Suggestion 1. If your ODE winds up being stiff, which can happen with random initialization even if it’s not stiff where you eventually want to sample, then using a stiff solver in place of RK45 can make a huge difference. Even better is to supply good initial values.

Suggestion 2. Declare variables in the forms you will eventually us them. For example, you don’t need to apply to_vector before taking the mean of a what would otherwise have been a row vector.

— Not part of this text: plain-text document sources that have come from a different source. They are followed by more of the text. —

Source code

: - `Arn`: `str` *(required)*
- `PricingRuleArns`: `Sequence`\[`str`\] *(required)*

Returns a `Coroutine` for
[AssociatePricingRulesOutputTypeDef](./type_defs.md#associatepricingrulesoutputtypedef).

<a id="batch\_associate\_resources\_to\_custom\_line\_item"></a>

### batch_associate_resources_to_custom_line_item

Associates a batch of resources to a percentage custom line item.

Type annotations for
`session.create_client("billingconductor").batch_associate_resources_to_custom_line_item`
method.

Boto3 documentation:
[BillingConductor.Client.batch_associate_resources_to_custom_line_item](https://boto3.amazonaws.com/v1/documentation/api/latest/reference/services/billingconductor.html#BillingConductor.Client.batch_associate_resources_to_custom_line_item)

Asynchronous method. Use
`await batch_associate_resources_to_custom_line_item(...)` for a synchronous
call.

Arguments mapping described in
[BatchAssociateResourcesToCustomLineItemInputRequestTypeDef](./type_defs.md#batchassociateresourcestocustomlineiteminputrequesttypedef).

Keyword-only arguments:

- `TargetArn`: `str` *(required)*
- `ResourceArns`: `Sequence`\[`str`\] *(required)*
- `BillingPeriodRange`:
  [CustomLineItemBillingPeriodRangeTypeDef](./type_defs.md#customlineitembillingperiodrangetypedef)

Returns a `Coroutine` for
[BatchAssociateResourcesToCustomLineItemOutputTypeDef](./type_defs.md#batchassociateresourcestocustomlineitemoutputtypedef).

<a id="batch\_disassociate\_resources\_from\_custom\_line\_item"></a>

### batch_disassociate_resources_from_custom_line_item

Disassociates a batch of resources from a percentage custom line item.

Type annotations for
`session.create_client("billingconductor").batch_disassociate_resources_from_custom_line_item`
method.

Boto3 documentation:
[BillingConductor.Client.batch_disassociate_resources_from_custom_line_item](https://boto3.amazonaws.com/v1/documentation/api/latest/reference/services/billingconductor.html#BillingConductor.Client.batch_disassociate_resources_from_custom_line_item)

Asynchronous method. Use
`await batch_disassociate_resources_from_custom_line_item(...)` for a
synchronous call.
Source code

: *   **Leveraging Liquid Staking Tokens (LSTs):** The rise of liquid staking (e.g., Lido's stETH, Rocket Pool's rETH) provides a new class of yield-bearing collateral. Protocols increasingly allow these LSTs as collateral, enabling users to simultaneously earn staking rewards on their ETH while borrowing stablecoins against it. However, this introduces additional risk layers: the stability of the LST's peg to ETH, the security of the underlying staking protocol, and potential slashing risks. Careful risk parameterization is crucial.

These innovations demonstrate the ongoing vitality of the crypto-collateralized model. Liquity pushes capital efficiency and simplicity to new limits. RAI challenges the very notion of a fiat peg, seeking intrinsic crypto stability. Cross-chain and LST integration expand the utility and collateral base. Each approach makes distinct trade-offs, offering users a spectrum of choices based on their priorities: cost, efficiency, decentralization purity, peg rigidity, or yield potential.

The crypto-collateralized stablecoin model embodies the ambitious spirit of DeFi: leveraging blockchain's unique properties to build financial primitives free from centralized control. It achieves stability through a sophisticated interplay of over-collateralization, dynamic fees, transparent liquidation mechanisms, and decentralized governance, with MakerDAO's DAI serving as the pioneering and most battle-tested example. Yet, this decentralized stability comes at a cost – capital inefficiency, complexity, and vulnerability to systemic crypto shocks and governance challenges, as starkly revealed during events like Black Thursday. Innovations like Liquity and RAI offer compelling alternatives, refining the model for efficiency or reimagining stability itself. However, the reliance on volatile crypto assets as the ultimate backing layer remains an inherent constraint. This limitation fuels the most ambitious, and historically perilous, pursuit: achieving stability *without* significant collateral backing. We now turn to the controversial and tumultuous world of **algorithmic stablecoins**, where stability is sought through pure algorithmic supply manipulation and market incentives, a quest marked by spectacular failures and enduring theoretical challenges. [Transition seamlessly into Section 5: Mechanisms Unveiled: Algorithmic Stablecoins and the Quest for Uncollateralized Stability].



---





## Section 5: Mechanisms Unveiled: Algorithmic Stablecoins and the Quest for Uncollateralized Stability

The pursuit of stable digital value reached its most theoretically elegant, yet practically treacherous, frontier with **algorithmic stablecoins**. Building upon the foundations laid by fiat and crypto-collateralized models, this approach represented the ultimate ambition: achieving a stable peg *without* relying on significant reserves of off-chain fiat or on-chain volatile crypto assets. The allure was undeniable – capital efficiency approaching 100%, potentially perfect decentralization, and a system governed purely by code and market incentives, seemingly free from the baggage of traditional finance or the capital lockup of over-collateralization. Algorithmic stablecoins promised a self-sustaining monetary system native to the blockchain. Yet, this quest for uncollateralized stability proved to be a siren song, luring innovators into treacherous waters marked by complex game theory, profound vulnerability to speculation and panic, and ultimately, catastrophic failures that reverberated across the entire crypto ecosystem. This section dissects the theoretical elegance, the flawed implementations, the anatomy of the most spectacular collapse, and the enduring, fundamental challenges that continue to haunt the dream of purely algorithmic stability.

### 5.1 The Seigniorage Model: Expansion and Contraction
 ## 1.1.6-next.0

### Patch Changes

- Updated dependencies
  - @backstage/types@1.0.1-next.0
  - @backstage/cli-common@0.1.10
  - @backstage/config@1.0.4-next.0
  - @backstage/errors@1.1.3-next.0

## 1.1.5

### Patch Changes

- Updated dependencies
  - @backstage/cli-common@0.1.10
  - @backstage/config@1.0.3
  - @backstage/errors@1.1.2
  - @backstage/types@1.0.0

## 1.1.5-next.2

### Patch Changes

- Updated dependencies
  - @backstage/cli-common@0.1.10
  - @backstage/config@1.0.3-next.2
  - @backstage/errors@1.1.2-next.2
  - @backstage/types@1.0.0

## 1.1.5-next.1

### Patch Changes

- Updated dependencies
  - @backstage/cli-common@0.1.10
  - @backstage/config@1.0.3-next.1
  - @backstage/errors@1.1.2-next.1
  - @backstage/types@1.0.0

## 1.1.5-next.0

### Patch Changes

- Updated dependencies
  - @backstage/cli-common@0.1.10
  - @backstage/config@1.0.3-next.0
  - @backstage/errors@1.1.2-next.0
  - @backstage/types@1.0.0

Suggestion 3. Somehow don’t cut-and-paste all these indexes. Turn it into a function since it looks like indoor and outdoor only vary in using columns 6 and 8 vs. 7 and 9. Pull this into a function to cut down on potential errors. You could probably pull all this stuff out of being in a big matrix if that cutting is always going the same way. Or at least break the columns out into vectors. All this reshaping is really hard on memory, which is the main bottleneck in a big Stan program. (That’s why the new Mac ARM architecture is so much better for these programs.)

Suggesiton 4. Start simpler. Where you. have negative binomial, use a Poisson, for example. Sampling really gets frustrated when there are multiple explanations for an observation, as you always get with negative binomial (large values can indicate the mean’s too small or the over dispersion’s too small, which adds a lot of non-identifiability, which reduces step size and slows sampling).

Suggestion 5. Compute generated quantities after sampling using standalone generated quantities.

Usually the problem is a lot of duplicated computation, but your code looks good as far as that goes outside of the reshaping.